_Passage for review_:
════════

The counterarguments to date add the following premise:
2b. The gifts are valued not only by society but also by those who have them despite the risks associated with them and they also benefit others.
3. then has to be modified to:
3b. If they are born they will experience this packet of harms and goods.
That then forces 5 to be recast as
5* Individuals should not be born if we can predict they will receive a whole package (of risks and benefits to themselves and others) which they might judge, despite the harms, overall to be worthwhile.
This does not look persuasive, in fact it looks like what happens whenever we give birth to any human being only in this case it is with a few more clearly negative aspects. Therefore it is hard to get the original conclusion which licensed a search and destroy policy towards genetic abnormalities:
We should prevent these harms where possible by genetic intervention.
The following dialectical balance sheet seems therefore to summarise the position we are left in.
Argument 1 (to support genetic intervention to prevent harm) fails because we cannot enunciate a plausible general premise (such as GIU) to avoid harm at the cost of some individuals not being born.
Argument 1B (to support genetic intervention where harms might result because of the lack of consent to the risks involved) fails because the harm avoided by preventing a genetically affected life is part of a package which is, in narrative terms, unable to be regarded as an unalloyed harm and might well be valued by the individual concerned.
Argument 2 (that we should produce the best human lives we can) fails for reasons relevant also to argument 1—there is no plausible general premise supporting it and it relies on an impossibly abstract conception of good.
Argument 3 (that living a damaged life is better than living no life at all) and argument 4 (that each human life is unique and should be respected) both fail because they apply equally to the individual who would be born and to the one already born or conceived but they leave an aftertaste in favour of existing or actual individuals and their relatedness as a basis of positive choices for life.
Therefore, despite its apparent force, the unwitting sacrifice problem and a number of related problems to do with possible lives, wrongful lives, avoiding genetic harm, and so on are problems that cannot be resolved by attending preferentially to premises that look objective and rational but (in their full generality) cut more than one way. The reluctance to be persuaded into ethical activism by the unwitting sacrifice problem and these premises is supported by the intuition that each human being is an individual who tells an individual story and is therefore more like a work of art than a quantum of impersonal satisfactions.
If that is so, then we are asking, in the ethics of predictive genetic testing, questions of the following type: “Is it better that a Van Gogh painting come into existence than a Picasso”. Or, even closer, we might ask: “Is it better that Van Gogh be born than that Picasso be born?” These could only look like morally tractable questions to a person who believed that every human possibility occasions a morally loaded decision.
In fact life faces us with many uncertainties and many of them can be transformed by the way that one addresses oneself to them. Thus there moves into centre stage the narrative voice or voices which express and attend to nuanced attitudes to life as it is lived by an identifiable and partial individual and those with whom that individual has to do. Bernard Williams recommended this moral framework many years ago and it is fundamental to any substantial conception of narrative ethics. Applied to the clinic it suggests that the meaningful stories that structure life and make it worthwhile and the network of supports and relationships around the person living that life make the difference between a life that is liveable and to some extent fulfilling and a life that is beset by suffering and may end early in suicide. This would seem to return responsibility for the good response to a challenge such as congenital disease to the place it ought to be, while not excluding the choice that some make to not begin a life story that is bound to be attended by certain kinds of suffering.

════════

_Dataset_:

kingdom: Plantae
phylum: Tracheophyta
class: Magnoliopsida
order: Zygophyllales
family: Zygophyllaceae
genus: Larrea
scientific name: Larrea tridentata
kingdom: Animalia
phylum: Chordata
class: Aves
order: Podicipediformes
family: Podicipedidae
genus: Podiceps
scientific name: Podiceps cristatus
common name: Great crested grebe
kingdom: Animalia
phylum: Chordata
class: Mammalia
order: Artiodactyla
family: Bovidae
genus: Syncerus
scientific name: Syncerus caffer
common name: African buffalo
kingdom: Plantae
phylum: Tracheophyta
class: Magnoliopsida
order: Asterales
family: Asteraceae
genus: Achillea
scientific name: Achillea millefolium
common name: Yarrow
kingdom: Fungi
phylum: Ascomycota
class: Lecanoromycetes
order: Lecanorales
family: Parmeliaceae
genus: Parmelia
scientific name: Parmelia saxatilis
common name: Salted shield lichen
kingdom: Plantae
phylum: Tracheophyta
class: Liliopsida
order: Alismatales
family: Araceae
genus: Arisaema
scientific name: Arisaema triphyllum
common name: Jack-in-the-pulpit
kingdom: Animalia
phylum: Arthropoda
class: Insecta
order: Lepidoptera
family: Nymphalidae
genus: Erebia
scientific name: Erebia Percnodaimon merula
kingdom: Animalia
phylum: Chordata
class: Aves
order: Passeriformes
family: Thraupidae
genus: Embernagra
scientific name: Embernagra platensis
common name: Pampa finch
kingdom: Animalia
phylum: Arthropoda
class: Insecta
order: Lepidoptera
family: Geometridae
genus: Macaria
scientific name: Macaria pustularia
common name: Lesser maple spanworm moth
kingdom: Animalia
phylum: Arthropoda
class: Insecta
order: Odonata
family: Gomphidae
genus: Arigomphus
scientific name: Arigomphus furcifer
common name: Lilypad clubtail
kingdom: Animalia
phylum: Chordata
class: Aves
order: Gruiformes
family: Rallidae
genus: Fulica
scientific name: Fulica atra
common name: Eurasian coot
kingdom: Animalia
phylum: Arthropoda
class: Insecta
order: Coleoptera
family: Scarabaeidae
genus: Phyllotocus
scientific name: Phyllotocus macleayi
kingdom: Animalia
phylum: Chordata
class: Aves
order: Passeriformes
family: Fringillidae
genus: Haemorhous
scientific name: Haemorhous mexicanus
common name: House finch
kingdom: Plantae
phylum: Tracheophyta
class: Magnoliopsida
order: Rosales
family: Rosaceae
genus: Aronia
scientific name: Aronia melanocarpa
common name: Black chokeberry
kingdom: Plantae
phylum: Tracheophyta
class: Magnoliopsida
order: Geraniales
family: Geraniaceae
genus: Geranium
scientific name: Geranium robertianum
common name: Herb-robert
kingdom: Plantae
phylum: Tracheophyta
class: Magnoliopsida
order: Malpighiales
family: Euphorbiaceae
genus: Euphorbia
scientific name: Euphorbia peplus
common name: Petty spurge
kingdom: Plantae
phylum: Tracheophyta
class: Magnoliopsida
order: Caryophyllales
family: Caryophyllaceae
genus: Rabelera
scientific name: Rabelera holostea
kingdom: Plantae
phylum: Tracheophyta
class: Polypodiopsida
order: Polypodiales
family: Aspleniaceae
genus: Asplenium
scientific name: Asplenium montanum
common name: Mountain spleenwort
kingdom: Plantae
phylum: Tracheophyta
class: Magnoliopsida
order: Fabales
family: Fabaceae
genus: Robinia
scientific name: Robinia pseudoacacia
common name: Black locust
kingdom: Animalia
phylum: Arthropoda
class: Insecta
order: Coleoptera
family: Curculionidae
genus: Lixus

════════

_Description of the task_:
Answer these questions using the passage on genetic intervention above.
1. What two reasons does it give for the failure of Argument 2?
2. Which two painters does it name in its example questions?
3. Who does it say recommended the moral framework that puts narrative voices at center stage?

_Exercise output_:
1. There is no plausible general premise supporting it, and it relies on an impossibly abstract conception of good.
2. Van Gogh and Picasso.
3. Bernard Williams.